Had I had to pay $600/month upon graduation I would have had to share an apartment rather than renting one on my own. I would also have had to buy a used car rather than the new one I bought. Neither would have been terrible measures, but certainly will not have provided the perceived luxury I was hoping for upon graduation. I would have also had to delay my first home purchase, which will have impacted my current and future net worth dramatically – by hundreds of thousands of dollars. But then again, I could have ended with a higher starting salary coming out of a top-notch school. I would have needed a 20% to 25% increase over my starting salary to offset the crippling loan payment: difficult to achieve, but within reason.

Also consider that some benefits are not immediately seen.
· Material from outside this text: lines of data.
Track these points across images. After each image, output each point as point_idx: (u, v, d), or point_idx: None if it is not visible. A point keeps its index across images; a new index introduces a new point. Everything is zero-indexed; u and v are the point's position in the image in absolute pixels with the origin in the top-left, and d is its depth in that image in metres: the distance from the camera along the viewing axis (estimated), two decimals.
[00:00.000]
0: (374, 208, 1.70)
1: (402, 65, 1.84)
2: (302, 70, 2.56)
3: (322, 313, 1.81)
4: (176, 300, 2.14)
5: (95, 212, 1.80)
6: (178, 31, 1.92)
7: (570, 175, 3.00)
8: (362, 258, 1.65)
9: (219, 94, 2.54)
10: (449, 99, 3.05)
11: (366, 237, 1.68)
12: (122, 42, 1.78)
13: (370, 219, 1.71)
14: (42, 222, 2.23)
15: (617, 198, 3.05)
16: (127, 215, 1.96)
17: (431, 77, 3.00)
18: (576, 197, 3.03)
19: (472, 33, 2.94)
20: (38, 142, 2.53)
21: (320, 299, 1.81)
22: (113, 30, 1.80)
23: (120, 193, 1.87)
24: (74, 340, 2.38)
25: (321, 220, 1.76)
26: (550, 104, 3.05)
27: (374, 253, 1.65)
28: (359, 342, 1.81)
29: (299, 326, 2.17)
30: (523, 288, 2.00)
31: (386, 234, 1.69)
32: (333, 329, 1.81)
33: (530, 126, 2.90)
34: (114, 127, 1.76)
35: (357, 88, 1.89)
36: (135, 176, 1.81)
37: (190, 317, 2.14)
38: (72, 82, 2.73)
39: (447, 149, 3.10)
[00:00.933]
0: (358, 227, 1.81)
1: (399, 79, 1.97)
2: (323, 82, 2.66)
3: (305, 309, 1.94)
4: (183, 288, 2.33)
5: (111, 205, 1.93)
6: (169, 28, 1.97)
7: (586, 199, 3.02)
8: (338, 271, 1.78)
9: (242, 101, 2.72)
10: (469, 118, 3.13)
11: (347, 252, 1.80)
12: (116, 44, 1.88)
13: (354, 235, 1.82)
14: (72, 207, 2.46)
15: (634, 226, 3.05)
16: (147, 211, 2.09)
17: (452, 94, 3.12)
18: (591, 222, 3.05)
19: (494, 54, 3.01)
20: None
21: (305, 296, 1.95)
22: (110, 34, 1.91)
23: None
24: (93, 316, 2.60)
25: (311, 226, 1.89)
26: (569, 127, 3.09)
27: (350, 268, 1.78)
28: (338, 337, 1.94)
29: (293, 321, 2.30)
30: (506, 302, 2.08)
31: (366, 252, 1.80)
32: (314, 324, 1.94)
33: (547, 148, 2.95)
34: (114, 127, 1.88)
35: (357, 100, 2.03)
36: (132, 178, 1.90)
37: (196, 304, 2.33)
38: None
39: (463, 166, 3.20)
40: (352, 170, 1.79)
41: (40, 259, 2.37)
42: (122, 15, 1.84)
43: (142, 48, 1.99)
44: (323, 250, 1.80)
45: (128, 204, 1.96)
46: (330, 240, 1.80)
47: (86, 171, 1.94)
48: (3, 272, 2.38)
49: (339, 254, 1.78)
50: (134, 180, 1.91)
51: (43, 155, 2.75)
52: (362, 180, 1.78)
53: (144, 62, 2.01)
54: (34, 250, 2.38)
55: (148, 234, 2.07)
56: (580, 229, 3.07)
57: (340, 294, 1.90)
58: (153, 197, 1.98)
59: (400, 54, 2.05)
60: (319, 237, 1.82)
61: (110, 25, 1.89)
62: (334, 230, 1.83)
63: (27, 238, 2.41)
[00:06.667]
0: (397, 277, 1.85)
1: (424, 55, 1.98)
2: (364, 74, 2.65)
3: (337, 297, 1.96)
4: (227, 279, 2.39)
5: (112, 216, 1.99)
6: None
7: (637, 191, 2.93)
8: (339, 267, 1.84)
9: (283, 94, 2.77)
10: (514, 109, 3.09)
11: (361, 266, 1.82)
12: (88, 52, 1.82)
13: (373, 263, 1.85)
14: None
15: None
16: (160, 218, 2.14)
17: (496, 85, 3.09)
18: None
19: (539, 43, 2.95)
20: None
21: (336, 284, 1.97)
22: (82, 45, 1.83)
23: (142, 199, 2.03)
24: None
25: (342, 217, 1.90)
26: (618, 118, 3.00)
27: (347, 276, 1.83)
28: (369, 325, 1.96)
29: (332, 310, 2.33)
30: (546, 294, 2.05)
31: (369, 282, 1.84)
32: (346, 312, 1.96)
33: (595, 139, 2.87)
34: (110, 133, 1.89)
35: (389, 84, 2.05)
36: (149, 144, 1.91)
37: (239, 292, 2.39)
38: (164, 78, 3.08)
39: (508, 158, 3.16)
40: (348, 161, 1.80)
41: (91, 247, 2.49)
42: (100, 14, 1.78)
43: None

Knowledge or career networking done at a pricey college may not get reflected until years have gone by in your career.

Not Everything Is About Money
Education at a particular college may provide access to a unique program. It may bring intangible recognition from your peers and current/future employers. For some, it may even be a family tradition. Some people just feel they have to get the quality education no matter the cost.

My Personal Choice
I see several paths:

  1. Over Achieve in High School Overachievement will most probably make colleges want you, rather than you want them. Top over achievers get school for free or at very reduced prices. That hard work in high school may be the best investment a student may have made in his/her life.
  2. Have Rich Parents I know, we all dream about it. But if you are new parent, you can make sure that by the time your kid goes to college you are financially secure – even if not rich. Avoid debt, invest money, and live well below your means. You will be able to invest in the future generation, and having enough money may lessen the impact of such investment considerably.
  3. Go For Value Using whichever method of estimation you trust, if you can determine that the salary you will obtain out of a top-notch education compensates the suffering you will have, go for it.
  4. Be a Master Go to a competitive but moderately priced school for your bachelors degree and then go for a Master’s degree at a top-notch college. Overall cost may be less, and salary and career expectations may be considerably more.